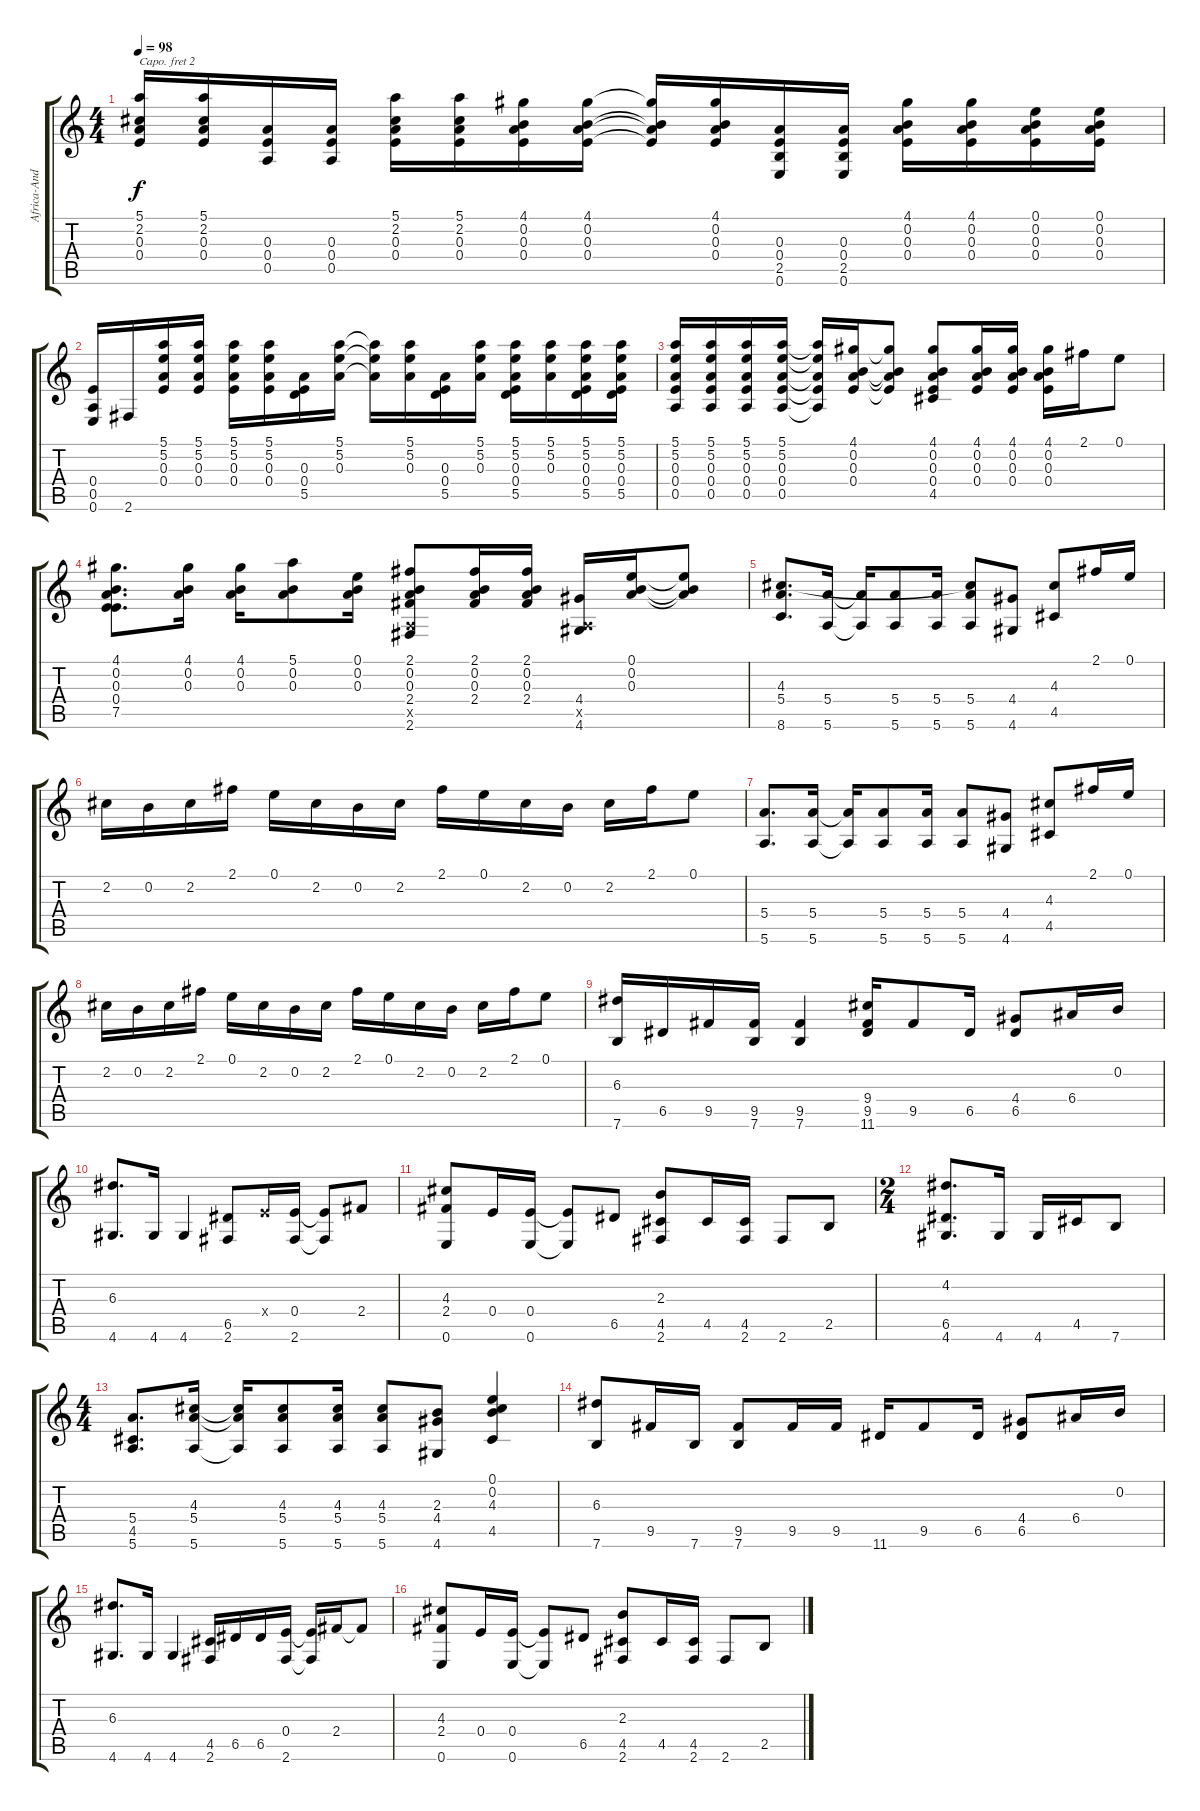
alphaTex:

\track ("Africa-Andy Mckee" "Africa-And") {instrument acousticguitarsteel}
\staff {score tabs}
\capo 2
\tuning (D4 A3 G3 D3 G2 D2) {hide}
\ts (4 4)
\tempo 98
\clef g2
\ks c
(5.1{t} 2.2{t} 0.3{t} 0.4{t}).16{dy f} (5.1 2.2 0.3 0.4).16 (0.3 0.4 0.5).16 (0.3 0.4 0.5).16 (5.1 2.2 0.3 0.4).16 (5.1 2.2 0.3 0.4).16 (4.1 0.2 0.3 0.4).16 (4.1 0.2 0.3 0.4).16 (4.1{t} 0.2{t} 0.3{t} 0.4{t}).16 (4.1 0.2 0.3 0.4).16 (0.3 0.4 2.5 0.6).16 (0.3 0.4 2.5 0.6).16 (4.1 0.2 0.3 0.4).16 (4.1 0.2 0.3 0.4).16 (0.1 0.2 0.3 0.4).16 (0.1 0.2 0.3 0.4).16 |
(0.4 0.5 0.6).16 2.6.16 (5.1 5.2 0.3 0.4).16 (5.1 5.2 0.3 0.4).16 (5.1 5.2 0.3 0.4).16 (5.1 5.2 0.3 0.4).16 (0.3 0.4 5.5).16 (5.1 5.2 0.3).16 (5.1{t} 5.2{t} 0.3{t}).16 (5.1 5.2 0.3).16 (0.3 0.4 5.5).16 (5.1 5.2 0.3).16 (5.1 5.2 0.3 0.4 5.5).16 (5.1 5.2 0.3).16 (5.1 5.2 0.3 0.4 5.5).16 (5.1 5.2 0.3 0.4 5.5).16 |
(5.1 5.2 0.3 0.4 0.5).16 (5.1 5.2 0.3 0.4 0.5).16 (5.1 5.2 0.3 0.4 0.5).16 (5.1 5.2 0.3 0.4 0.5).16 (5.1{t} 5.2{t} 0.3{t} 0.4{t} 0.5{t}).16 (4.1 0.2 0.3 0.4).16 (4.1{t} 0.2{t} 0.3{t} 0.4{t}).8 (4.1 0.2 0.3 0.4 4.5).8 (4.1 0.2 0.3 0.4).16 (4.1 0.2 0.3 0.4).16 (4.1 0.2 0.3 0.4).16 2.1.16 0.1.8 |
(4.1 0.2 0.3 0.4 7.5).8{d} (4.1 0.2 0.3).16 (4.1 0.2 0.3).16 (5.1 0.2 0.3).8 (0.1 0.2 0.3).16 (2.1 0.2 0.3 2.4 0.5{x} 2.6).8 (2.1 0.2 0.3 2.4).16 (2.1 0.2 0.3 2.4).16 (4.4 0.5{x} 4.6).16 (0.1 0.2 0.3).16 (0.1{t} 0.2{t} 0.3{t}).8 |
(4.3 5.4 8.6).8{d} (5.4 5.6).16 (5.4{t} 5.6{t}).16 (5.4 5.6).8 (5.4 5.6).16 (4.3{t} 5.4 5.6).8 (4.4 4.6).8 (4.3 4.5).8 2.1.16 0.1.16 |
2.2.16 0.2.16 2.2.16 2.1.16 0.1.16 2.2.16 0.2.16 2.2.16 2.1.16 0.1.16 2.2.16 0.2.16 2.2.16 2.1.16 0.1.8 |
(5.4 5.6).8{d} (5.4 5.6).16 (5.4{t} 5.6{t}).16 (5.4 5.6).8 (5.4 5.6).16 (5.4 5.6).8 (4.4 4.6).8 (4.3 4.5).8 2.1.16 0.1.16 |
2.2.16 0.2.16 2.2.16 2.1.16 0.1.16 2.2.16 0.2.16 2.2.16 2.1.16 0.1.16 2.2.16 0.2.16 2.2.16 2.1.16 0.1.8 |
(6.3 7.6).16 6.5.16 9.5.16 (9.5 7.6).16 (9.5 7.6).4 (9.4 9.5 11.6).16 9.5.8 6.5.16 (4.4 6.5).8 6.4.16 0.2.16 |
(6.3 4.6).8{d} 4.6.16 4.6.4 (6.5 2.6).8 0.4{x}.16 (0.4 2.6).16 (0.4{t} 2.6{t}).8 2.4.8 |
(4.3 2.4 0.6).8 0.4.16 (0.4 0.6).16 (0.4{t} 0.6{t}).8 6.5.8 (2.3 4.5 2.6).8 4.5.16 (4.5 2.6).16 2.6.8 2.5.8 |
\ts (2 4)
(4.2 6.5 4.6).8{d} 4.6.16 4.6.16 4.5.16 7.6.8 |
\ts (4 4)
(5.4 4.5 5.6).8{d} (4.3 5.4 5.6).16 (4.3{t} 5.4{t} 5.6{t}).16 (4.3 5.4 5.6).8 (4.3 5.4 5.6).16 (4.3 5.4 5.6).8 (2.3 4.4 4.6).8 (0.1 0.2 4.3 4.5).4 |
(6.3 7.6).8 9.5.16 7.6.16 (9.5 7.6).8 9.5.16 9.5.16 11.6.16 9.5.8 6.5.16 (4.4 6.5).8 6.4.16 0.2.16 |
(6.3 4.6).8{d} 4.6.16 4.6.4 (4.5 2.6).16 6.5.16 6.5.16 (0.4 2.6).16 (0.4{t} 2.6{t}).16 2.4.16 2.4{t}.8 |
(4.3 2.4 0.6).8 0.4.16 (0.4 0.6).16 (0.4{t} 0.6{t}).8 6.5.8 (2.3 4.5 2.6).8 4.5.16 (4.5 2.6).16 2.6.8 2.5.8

┄┄┄┄┄┄┄┄┄┄

TO DO: Which lines above contain the string "instrument"? Find them and copy each in full, treating case as significant.

RESULT BELOW:
\track ("Africa-Andy Mckee" "Africa-And") {instrument acousticguitarsteel}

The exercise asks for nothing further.